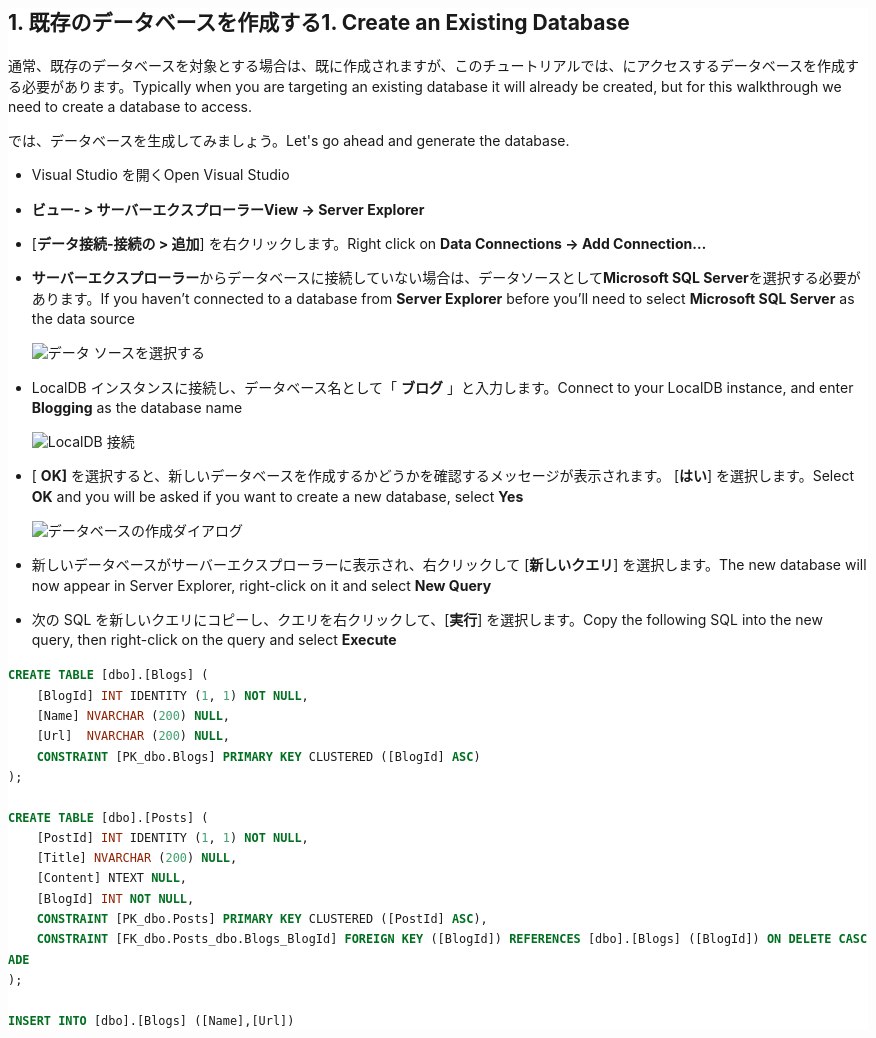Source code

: ## <a name="1-create-an-existing-database"></a><span data-ttu-id="7f9dd-113">1. 既存のデータベースを作成する</span><span class="sxs-lookup"><span data-stu-id="7f9dd-113">1. Create an Existing Database</span></span>

<span data-ttu-id="7f9dd-114">通常、既存のデータベースを対象とする場合は、既に作成されますが、このチュートリアルでは、にアクセスするデータベースを作成する必要があります。</span><span class="sxs-lookup"><span data-stu-id="7f9dd-114">Typically when you are targeting an existing database it will already be created, but for this walkthrough we need to create a database to access.</span></span>

<span data-ttu-id="7f9dd-115">では、データベースを生成してみましょう。</span><span class="sxs-lookup"><span data-stu-id="7f9dd-115">Let's go ahead and generate the database.</span></span>

-   <span data-ttu-id="7f9dd-116">Visual Studio を開く</span><span class="sxs-lookup"><span data-stu-id="7f9dd-116">Open Visual Studio</span></span>
-   <span data-ttu-id="7f9dd-117">**ビュー- &gt; サーバーエクスプローラー**</span><span class="sxs-lookup"><span data-stu-id="7f9dd-117">**View -&gt; Server Explorer**</span></span>
-   <span data-ttu-id="7f9dd-118">[**データ接続-接続の &gt; 追加**] を右クリックします。</span><span class="sxs-lookup"><span data-stu-id="7f9dd-118">Right click on **Data Connections -&gt; Add Connection…**</span></span>
-   <span data-ttu-id="7f9dd-119">**サーバーエクスプローラー**からデータベースに接続していない場合は、データソースとして**Microsoft SQL Server**を選択する必要があります。</span><span class="sxs-lookup"><span data-stu-id="7f9dd-119">If you haven’t connected to a database from **Server Explorer** before you’ll need to select **Microsoft SQL Server** as the data source</span></span>

    ![データ ソースを選択する](~/ef6/media/selectdatasource.png)

-   <span data-ttu-id="7f9dd-121">LocalDB インスタンスに接続し、データベース名として「 **ブログ** 」と入力します。</span><span class="sxs-lookup"><span data-stu-id="7f9dd-121">Connect to your LocalDB instance, and enter **Blogging** as the database name</span></span>

    ![LocalDB 接続](~/ef6/media/localdbconnection.png)

-   <span data-ttu-id="7f9dd-123">[ **OK]** を選択すると、新しいデータベースを作成するかどうかを確認するメッセージが表示されます。 [**はい**] を選択します。</span><span class="sxs-lookup"><span data-stu-id="7f9dd-123">Select **OK** and you will be asked if you want to create a new database, select **Yes**</span></span>

    ![データベースの作成ダイアログ](~/ef6/media/createdatabasedialog.png)

-   <span data-ttu-id="7f9dd-125">新しいデータベースがサーバーエクスプローラーに表示され、右クリックして [**新しいクエリ**] を選択します。</span><span class="sxs-lookup"><span data-stu-id="7f9dd-125">The new database will now appear in Server Explorer, right-click on it and select **New Query**</span></span>
-   <span data-ttu-id="7f9dd-126">次の SQL を新しいクエリにコピーし、クエリを右クリックして、[**実行**] を選択します。</span><span class="sxs-lookup"><span data-stu-id="7f9dd-126">Copy the following SQL into the new query, then right-click on the query and select **Execute**</span></span>

``` SQL
CREATE TABLE [dbo].[Blogs] (
    [BlogId] INT IDENTITY (1, 1) NOT NULL,
    [Name] NVARCHAR (200) NULL,
    [Url]  NVARCHAR (200) NULL,
    CONSTRAINT [PK_dbo.Blogs] PRIMARY KEY CLUSTERED ([BlogId] ASC)
);

CREATE TABLE [dbo].[Posts] (
    [PostId] INT IDENTITY (1, 1) NOT NULL,
    [Title] NVARCHAR (200) NULL,
    [Content] NTEXT NULL,
    [BlogId] INT NOT NULL,
    CONSTRAINT [PK_dbo.Posts] PRIMARY KEY CLUSTERED ([PostId] ASC),
    CONSTRAINT [FK_dbo.Posts_dbo.Blogs_BlogId] FOREIGN KEY ([BlogId]) REFERENCES [dbo].[Blogs] ([BlogId]) ON DELETE CASCADE
);

INSERT INTO [dbo].[Blogs] ([Name],[Url])
```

- - - - - - -

● **Your instructions**
Lines with the word "IDENTITY": tally them across the material and give only the total.

● **Exercise response**
2